Nicolas-Sarkozy.gifDes sanctions lorsqu'un demander d'emploi refuse deux offres valables"

C'est un des grands classiques de la droite : prendre un fait divers, ici quelques anecdoctes sur des fraudeurs, pour une réalité générale.
Pour Alain Vidalies, secrétaire national du PS aux entreprises, "dès lors qu'on parle de sanctions, c'est qu'on admet l'existence d'une fraude de masse". Le député socialiste rappelle que la moitié des chômeurs ne sont pas indemnisés et qu'il n'y a donc rien à frauder pour eux. Qua- à ceux qui sont indemnisés, ils touchent en moyenne moins de 70 % du smic. "C'est beaucoup plus facile pour un responsable politique de sanctionner des chômeurs que de créer des emplois." Les personnes à la recherche d'un emploi sont ainsi largement stigmatisées, le terme de chômeur devenant synonyme de paresse. Pour Michel Sapin, le gouvernement persiste à vouloir faire croire que le chômeur ne fait rien parce qu'il ne veut rien faire. "Il faut lutter contre les fraudes mais ne jamais laisser penser que les chômeurs sont danc cette situation parce qu'ils l'ont souhaité".

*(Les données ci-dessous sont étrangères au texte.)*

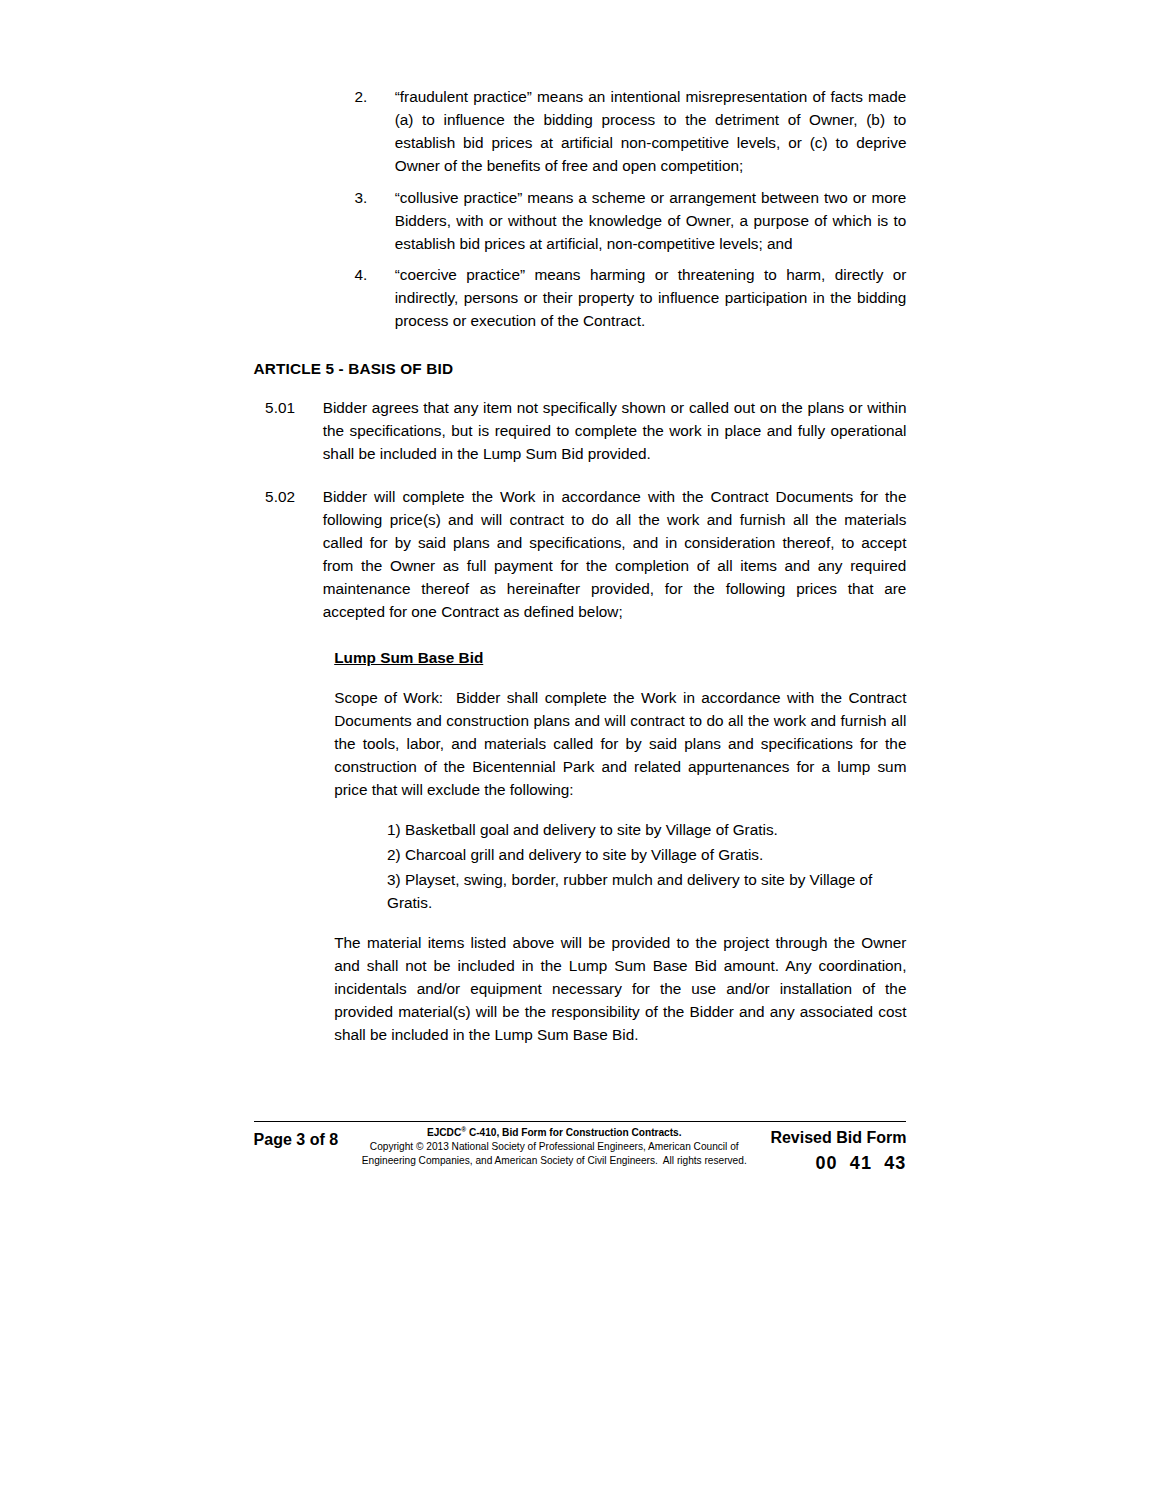2. “fraudulent practice” means an intentional misrepresentation of facts made (a) to influence the bidding process to the detriment of Owner, (b) to establish bid prices at artificial non-competitive levels, or (c) to deprive Owner of the benefits of free and open competition;
3. “collusive practice” means a scheme or arrangement between two or more Bidders, with or without the knowledge of Owner, a purpose of which is to establish bid prices at artificial, non-competitive levels; and
4. “coercive practice” means harming or threatening to harm, directly or indirectly, persons or their property to influence participation in the bidding process or execution of the Contract.
ARTICLE 5 - BASIS OF BID
5.01
Bidder agrees that any item not specifically shown or called out on the plans or within the specifications, but is required to complete the work in place and fully operational shall be included in the Lump Sum Bid provided.
5.02
Bidder will complete the Work in accordance with the Contract Documents for the following price(s) and will contract to do all the work and furnish all the materials called for by said plans and specifications, and in consideration thereof, to accept from the Owner as full payment for the completion of all items and any required maintenance thereof as hereinafter provided, for the following prices that are accepted for one Contract as defined below;
Lump Sum Base Bid
Scope of Work: Bidder shall complete the Work in accordance with the Contract Documents and construction plans and will contract to do all the work and furnish all the tools, labor, and materials called for by said plans and specifications for the construction of the Bicentennial Park and related appurtenances for a lump sum price that will exclude the following:
1) Basketball goal and delivery to site by Village of Gratis.
2) Charcoal grill and delivery to site by Village of Gratis.
3) Playset, swing, border, rubber mulch and delivery to site by Village of Gratis.
The material items listed above will be provided to the project through the Owner and shall not be included in the Lump Sum Base Bid amount. Any coordination, incidentals and/or equipment necessary for the use and/or installation of the provided material(s) will be the responsibility of the Bidder and any associated cost shall be included in the Lump Sum Base Bid.
Page 3 of 8
EJCDC® C-410, Bid Form for Construction Contracts.
Copyright © 2013 National Society of Professional Engineers, American Council of
Engineering Companies, and American Society of Civil Engineers. All rights reserved.
Revised Bid Form
00 41 43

Service public : la fin de la fonction publique ?

Nicolas-Sarkozy.gif"Le moment est venu de refonder l'Etat, de refonder le service public, de refonder la fonction publique"

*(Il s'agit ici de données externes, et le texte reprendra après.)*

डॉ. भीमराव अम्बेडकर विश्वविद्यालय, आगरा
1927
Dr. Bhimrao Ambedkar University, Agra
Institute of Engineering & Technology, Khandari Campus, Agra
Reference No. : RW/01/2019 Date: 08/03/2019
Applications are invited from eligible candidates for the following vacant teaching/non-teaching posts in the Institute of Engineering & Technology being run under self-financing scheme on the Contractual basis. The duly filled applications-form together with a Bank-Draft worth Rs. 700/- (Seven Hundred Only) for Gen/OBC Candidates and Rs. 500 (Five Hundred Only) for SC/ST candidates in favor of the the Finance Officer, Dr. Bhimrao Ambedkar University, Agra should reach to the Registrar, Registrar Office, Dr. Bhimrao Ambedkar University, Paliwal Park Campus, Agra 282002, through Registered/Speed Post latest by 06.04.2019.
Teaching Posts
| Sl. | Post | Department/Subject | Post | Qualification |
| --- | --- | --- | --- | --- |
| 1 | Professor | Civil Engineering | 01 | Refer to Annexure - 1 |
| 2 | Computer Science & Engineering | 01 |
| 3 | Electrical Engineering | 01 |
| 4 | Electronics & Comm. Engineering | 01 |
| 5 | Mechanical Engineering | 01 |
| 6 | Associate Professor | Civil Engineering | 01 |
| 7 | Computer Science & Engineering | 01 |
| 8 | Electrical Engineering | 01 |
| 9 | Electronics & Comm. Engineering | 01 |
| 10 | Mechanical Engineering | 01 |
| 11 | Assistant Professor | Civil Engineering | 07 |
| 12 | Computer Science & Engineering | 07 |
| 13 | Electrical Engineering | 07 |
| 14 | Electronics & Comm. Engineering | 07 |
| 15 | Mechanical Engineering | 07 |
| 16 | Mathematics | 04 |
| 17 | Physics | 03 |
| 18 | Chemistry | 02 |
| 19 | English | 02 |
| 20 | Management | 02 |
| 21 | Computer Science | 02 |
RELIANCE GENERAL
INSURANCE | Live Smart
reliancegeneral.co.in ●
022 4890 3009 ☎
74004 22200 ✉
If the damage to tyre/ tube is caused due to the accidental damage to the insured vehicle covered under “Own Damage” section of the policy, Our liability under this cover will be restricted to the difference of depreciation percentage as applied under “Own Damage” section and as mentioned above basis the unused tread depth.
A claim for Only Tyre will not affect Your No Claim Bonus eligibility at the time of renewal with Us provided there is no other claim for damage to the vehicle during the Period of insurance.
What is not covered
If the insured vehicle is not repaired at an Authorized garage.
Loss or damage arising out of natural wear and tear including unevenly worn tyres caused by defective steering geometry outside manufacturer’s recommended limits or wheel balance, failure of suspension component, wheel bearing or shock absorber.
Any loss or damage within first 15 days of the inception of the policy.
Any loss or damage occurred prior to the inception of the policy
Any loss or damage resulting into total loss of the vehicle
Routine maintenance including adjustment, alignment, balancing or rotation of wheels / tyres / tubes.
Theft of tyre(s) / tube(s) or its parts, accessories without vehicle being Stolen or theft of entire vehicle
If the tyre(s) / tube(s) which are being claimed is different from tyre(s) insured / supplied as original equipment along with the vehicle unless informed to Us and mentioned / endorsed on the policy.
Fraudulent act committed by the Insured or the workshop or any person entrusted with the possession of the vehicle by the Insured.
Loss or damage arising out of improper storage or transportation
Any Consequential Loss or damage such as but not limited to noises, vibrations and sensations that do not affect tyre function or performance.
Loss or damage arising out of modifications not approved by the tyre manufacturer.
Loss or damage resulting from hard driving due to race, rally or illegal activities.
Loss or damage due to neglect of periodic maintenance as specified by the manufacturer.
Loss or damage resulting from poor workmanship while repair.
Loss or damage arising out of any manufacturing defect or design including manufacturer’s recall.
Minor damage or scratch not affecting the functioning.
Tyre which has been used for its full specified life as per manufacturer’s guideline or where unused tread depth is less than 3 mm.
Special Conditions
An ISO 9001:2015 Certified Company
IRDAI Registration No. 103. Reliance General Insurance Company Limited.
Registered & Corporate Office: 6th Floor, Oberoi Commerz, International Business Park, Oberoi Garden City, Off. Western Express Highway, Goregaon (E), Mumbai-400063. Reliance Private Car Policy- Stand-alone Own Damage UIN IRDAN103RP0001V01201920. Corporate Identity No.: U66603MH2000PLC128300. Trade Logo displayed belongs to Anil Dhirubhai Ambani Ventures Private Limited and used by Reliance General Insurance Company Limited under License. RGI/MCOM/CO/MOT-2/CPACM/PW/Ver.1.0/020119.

Nicolas Sarkozy a promis de "refonder la fonction publique". Pour cela, il a dû dresser un tableau sombre de la situation, "le malaise est partout", réaffirmant vouloir "moins de fonctionnaires, mieux payés". Le chef de l'Etat confirme sa volonté de ne pas remplacer à terme un départ à la retraite sur deux dans la fonction publique, propose d'introduire une rémunération au mérite et que les "nouveaux entrants" puissent choisir "entre le statut de fonctionnaire et un contrat de droit privé négocié de gré à gré". Cette innovation revient, pour Christian Martin, le spécialiste de la question au PS, à "en finir avec les principes mêmes de la fonction publique : neutralité, indépendance et recrutement par concours". De plus, la négociation des contrats, laissant le fonctionnaire seul face à la machine administrative", aura pour but d'individualiser les rapports sociaux. Au nom d'un soi-disant pragmatisme, Nicolas Sarkozy veut faire "exploser" les principes du statut général de la fonction publique, source selon lui, de tous les maux de l'administration. 

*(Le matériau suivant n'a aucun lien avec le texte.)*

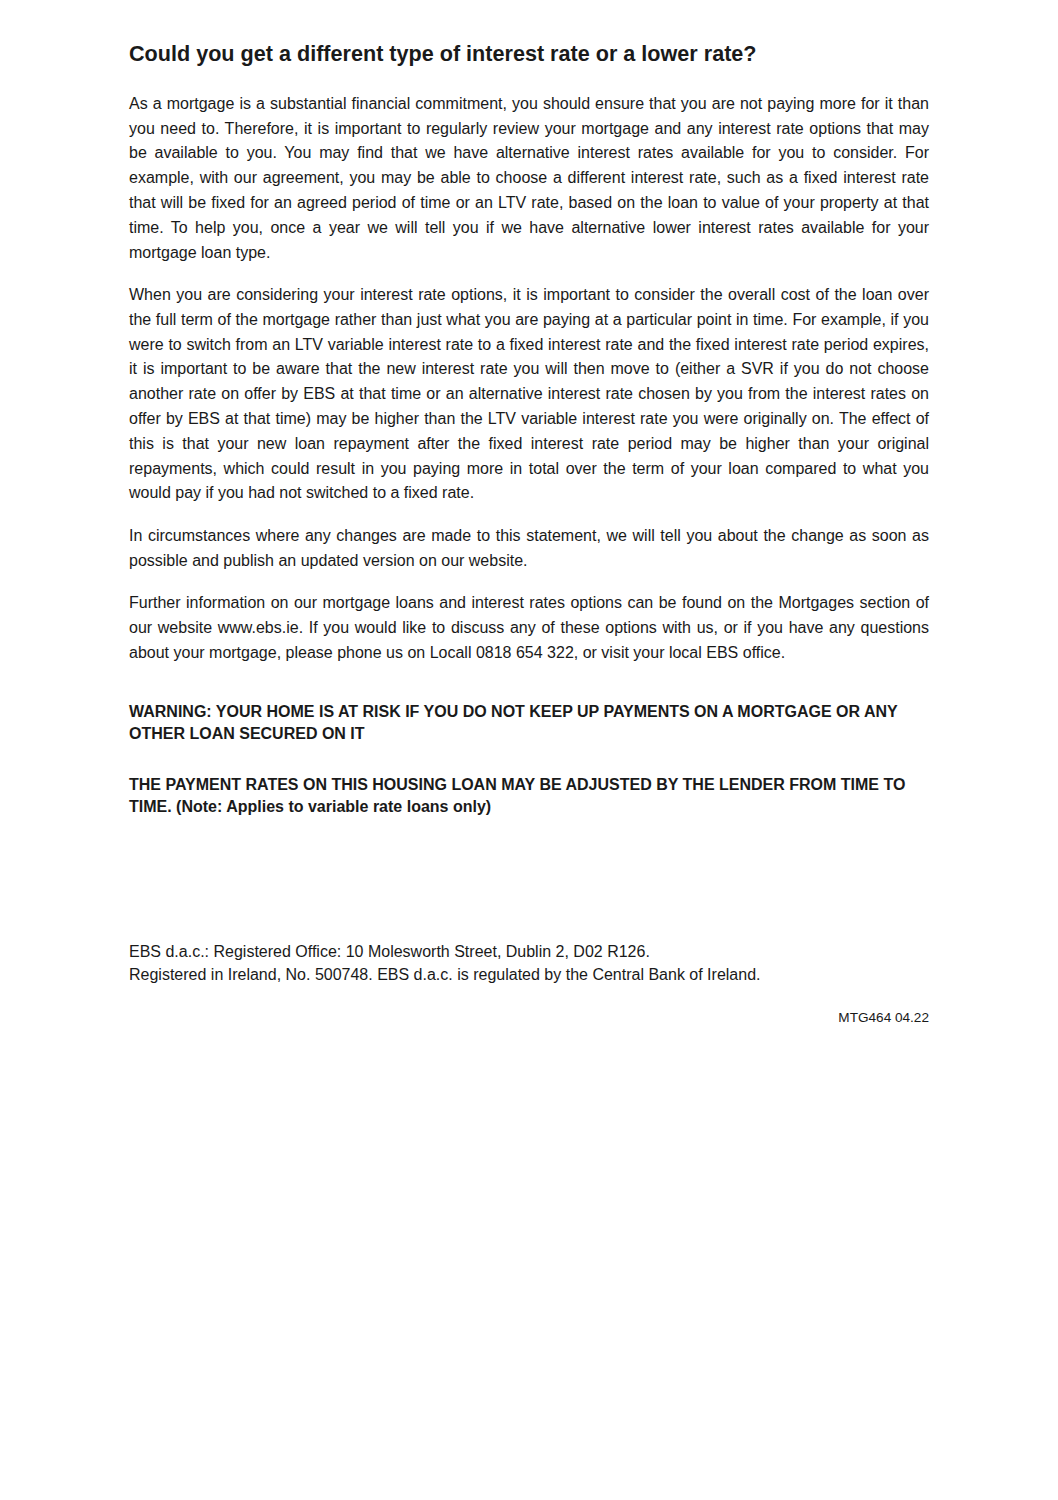Could you get a different type of interest rate or a lower rate?
As a mortgage is a substantial financial commitment, you should ensure that you are not paying more for it than you need to. Therefore, it is important to regularly review your mortgage and any interest rate options that may be available to you. You may find that we have alternative interest rates available for you to consider. For example, with our agreement, you may be able to choose a different interest rate, such as a fixed interest rate that will be fixed for an agreed period of time or an LTV rate, based on the loan to value of your property at that time. To help you, once a year we will tell you if we have alternative lower interest rates available for your mortgage loan type.
When you are considering your interest rate options, it is important to consider the overall cost of the loan over the full term of the mortgage rather than just what you are paying at a particular point in time. For example, if you were to switch from an LTV variable interest rate to a fixed interest rate and the fixed interest rate period expires, it is important to be aware that the new interest rate you will then move to (either a SVR if you do not choose another rate on offer by EBS at that time or an alternative interest rate chosen by you from the interest rates on offer by EBS at that time) may be higher than the LTV variable interest rate you were originally on. The effect of this is that your new loan repayment after the fixed interest rate period may be higher than your original repayments, which could result in you paying more in total over the term of your loan compared to what you would pay if you had not switched to a fixed rate.
In circumstances where any changes are made to this statement, we will tell you about the change as soon as possible and publish an updated version on our website.
Further information on our mortgage loans and interest rates options can be found on the Mortgages section of our website www.ebs.ie. If you would like to discuss any of these options with us, or if you have any questions about your mortgage, please phone us on Locall 0818 654 322, or visit your local EBS office.
WARNING: YOUR HOME IS AT RISK IF YOU DO NOT KEEP UP PAYMENTS ON A MORTGAGE OR ANY OTHER LOAN SECURED ON IT
THE PAYMENT RATES ON THIS HOUSING LOAN MAY BE ADJUSTED BY THE LENDER FROM TIME TO TIME. (Note: Applies to variable rate loans only)
EBS d.a.c.: Registered Office: 10 Molesworth Street, Dublin 2, D02 R126.
Registered in Ireland, No. 500748. EBS d.a.c. is regulated by the Central Bank of Ireland.
MTG464 04.22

Pour Christian Martin, cette réforme n'est qu'une illusion. Pour la réduction des dépenses de l'Etat, les chiffres parlent d'eux-même. Selon Eric Woerth, ministre de la Fonction publique, les économies à attendre du non-remplacement des fonctionnaires partant à la retraite "rapporteront de 700 à 800 millions d'euros en année pleine". Sachant qu'en théorie, la moitié sera affectée aux rémunérations des fonctionnaires (sous forme de mesures catégorielles), l'économie nette est de 400 millions, soit près de 40 fois moins que ce coûte le paquet fiscal. Le secrétaire national du PS à la fonction publique dénonce "un manque clair de vision pour l'avenir". "Nous devons repenser notre système, et moderniser l'Etat sans à priori, et pour cela nous devons être à l'écoute des fonctionnaires et des usagers".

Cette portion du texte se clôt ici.